Our modern society has been obsessed with conquering and scientifically controlling the world around us. However, chaotic, nonlinear systems – such as nature, society, and our individual lives – lie beyond all our attempts to predict, manipulate, and control them. Chaos suggests that instead of resisting life’s uncertainties, we should embrace the possibilities they offer.
“Although we humans tend to abhor chaos and avoid it whenever possible, nature uses chaos in remarkable ways to create new entities, shape events and hold the Universe together” (p1).

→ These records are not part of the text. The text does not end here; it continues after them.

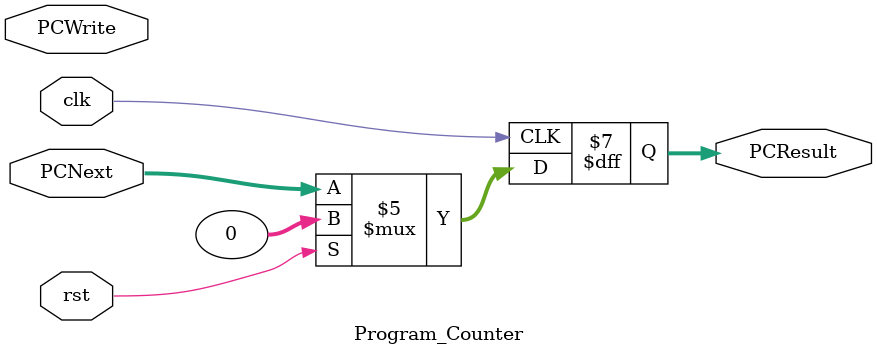
<source format=v>
`timescale 1ns/1ns

module Program_Counter (clk, rst, PCWrite, PCNext, PCResult);

	input       [31:0]  PCNext;
	input               rst, clk, PCWrite;

	output reg  [31:0]  PCResult;

	initial 
		PCResult <= -1;

    always @(posedge clk)
    begin
    	if (rst == 1)
    		PCResult = 32'b0;

    	else
			PCResult = PCNext;


		$monitor("PC=%h",PCResult);
    end

endmodule
</source>
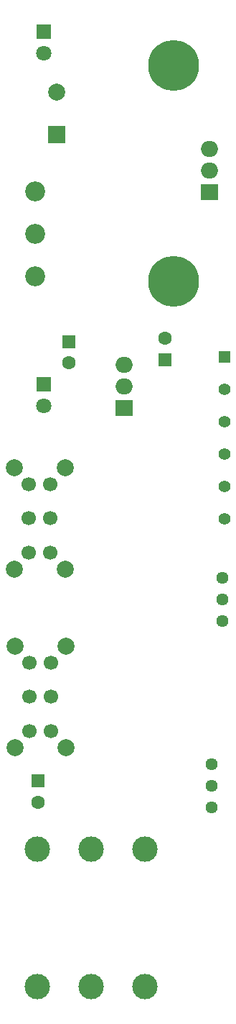
<source format=gbr>
%TF.GenerationSoftware,KiCad,Pcbnew,8.0.1*%
%TF.CreationDate,2024-07-30T21:31:35-05:00*%
%TF.ProjectId,expression-pedal-to-pwm,65787072-6573-4736-996f-6e2d70656461,rev?*%
%TF.SameCoordinates,Original*%
%TF.FileFunction,Soldermask,Bot*%
%TF.FilePolarity,Negative*%
%FSLAX46Y46*%
G04 Gerber Fmt 4.6, Leading zero omitted, Abs format (unit mm)*
G04 Created by KiCad (PCBNEW 8.0.1) date 2024-07-30 21:31:35*
%MOMM*%
%LPD*%
G01*
G04 APERTURE LIST*
%ADD10C,2.340000*%
%ADD11R,2.000000X2.000000*%
%ADD12C,2.000000*%
%ADD13R,1.400000X1.400000*%
%ADD14C,1.400000*%
%ADD15C,1.440000*%
%ADD16C,6.000000*%
%ADD17R,1.800000X1.800000*%
%ADD18C,1.800000*%
%ADD19C,3.000000*%
%ADD20R,2.000000X1.905000*%
%ADD21O,2.000000X1.905000*%
%ADD22R,1.600000X1.600000*%
%ADD23C,1.600000*%
%ADD24C,1.700000*%
G04 APERTURE END LIST*
D10*
%TO.C,RV3*%
X113000000Y-96000000D03*
X113000000Y-101000000D03*
X113000000Y-106000000D03*
%TD*%
D11*
%TO.C,C11*%
X115500000Y-89367677D03*
D12*
X115500000Y-84367677D03*
%TD*%
D13*
%TO.C,J5*%
X135355000Y-115475000D03*
D14*
X135355000Y-119285000D03*
X135355000Y-123095000D03*
X135355000Y-126905000D03*
X135355000Y-130715000D03*
X135355000Y-134525000D03*
%TD*%
D15*
%TO.C,RV2*%
X135100000Y-146600000D03*
X135100000Y-144060000D03*
X135100000Y-141520000D03*
%TD*%
D16*
%TO.C,HS1*%
X129300000Y-81200000D03*
X129300000Y-106600000D03*
%TD*%
D17*
%TO.C,D9*%
X114000000Y-77250000D03*
D18*
X114000000Y-79790000D03*
%TD*%
D19*
%TO.C,J4*%
X119625000Y-189615000D03*
X119625000Y-173385000D03*
X113275000Y-189615000D03*
X113275000Y-173385000D03*
X125975000Y-189615000D03*
X125975000Y-173385000D03*
%TD*%
D20*
%TO.C,Q1*%
X133590000Y-96100000D03*
D21*
X133590000Y-93560000D03*
X133590000Y-91020000D03*
%TD*%
D22*
%TO.C,C9*%
X113300000Y-165394888D03*
D23*
X113300000Y-167894888D03*
%TD*%
D12*
%TO.C,SW2*%
X116582500Y-149500000D03*
X110582500Y-149500000D03*
X116582500Y-161500000D03*
X110582500Y-161500000D03*
D24*
X114832500Y-151500000D03*
X114832500Y-155500000D03*
X114832500Y-159500000D03*
X112332500Y-151500000D03*
X112332500Y-155500000D03*
X112332500Y-159500000D03*
%TD*%
D22*
%TO.C,C1*%
X128300000Y-115805113D03*
D23*
X128300000Y-113305113D03*
%TD*%
D12*
%TO.C,SW1*%
X116500000Y-128500000D03*
X110500000Y-128500000D03*
X116500000Y-140500000D03*
X110500000Y-140500000D03*
D24*
X114750000Y-130500000D03*
X114750000Y-134500000D03*
X114750000Y-138500000D03*
X112250000Y-130500000D03*
X112250000Y-134500000D03*
X112250000Y-138500000D03*
%TD*%
D20*
%TO.C,U2*%
X123500000Y-121500000D03*
D21*
X123500000Y-118960000D03*
X123500000Y-116420000D03*
%TD*%
D15*
%TO.C,RV1*%
X133800000Y-163460000D03*
X133800000Y-166000000D03*
X133800000Y-168540000D03*
%TD*%
D17*
%TO.C,D8*%
X114000000Y-118750000D03*
D18*
X114000000Y-121290000D03*
%TD*%
D22*
%TO.C,C3*%
X117000000Y-113700000D03*
D23*
X117000000Y-116200000D03*
%TD*%
M02*

</source>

Chaos is a subtle yet powerful underlying interconnectedness that exists in apparently random events. Chaos science focuses on hidden patterns, nuance, the “sensitivity of things” and the “rules” for how the unpredictable leads to the new.
This book outlines seven lessons for embracing chaos in our everyday lives:
- Be creative – engage with chaos to find imaginative solutions and live more dynamically.
- Use butterfly power – let chaos grow local efforts into global results like a ripple effect.
- Go with the flow – use chaos to work collectively with others.
- Explore what’s between – discover life’s rich subtleties and avoid the traps of stereotypes. Simple things have within them a hidden complexity, and complex things have within them a hidden simplicity,
- See art in the world – appreciate the beauty of life’s chaos. Fractals exist within mathematics and within nature. See the beauty in all things from microcosm to macrocosm.
- Live within time – utilize times hidden depths. Our lives have different time rhythms. When we live with these rhythms in harmony with the flow of time, and our lives will be much more meaningful.
- Rejoin the whole – realize our fractal connectedness to each other and the world. We need to remember that we are part of the whole and that everything we do effects everything else (Systems thinking).
Ultimately though, chaos theorists point out that in principle and in practice there will always be missing information. Chaos theory takes us to the edge of current thinking and in itself creates the mental chaos necessary for creativity in which the mind shifts and self-reorganizes its perception of reality. It is a process of continually asking ourselves, What questions should I ask?”